─── Dataset ───

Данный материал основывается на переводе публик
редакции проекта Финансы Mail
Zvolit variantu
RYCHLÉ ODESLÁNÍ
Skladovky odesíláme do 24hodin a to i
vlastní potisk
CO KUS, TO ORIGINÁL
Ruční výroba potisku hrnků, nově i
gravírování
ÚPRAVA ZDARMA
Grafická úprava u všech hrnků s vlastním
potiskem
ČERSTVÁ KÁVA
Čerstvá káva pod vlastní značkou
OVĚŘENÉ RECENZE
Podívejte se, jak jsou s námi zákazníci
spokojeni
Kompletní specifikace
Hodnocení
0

───

## Goal of the exercise
Convert the material above, from its first line up to and including the line with "OVĚŘENÉ RECENZE", into a Markdown table with the columns Row and Line, numbering each line and leaving out blank lines.

## Solved exercise
| Row | Line |
|---|---|
| 1 | Данный материал основывается на переводе публик |
| 2 | редакции проекта Финансы Mail |
| 3 | Zvolit variantu |
| 4 | RYCHLÉ ODESLÁNÍ |
| 5 | Skladovky odesíláme do 24hodin a to i |
| 6 | vlastní potisk |
| 7 | CO KUS, TO ORIGINÁL |
| 8 | Ruční výroba potisku hrnků, nově i |
| 9 | gravírování |
| 10 | ÚPRAVA ZDARMA |
| 11 | Grafická úprava u všech hrnků s vlastním |
| 12 | potiskem |
| 13 | ČERSTVÁ KÁVA |
| 14 | Čerstvá káva pod vlastní značkou |
| 15 | OVĚŘENÉ RECENZE |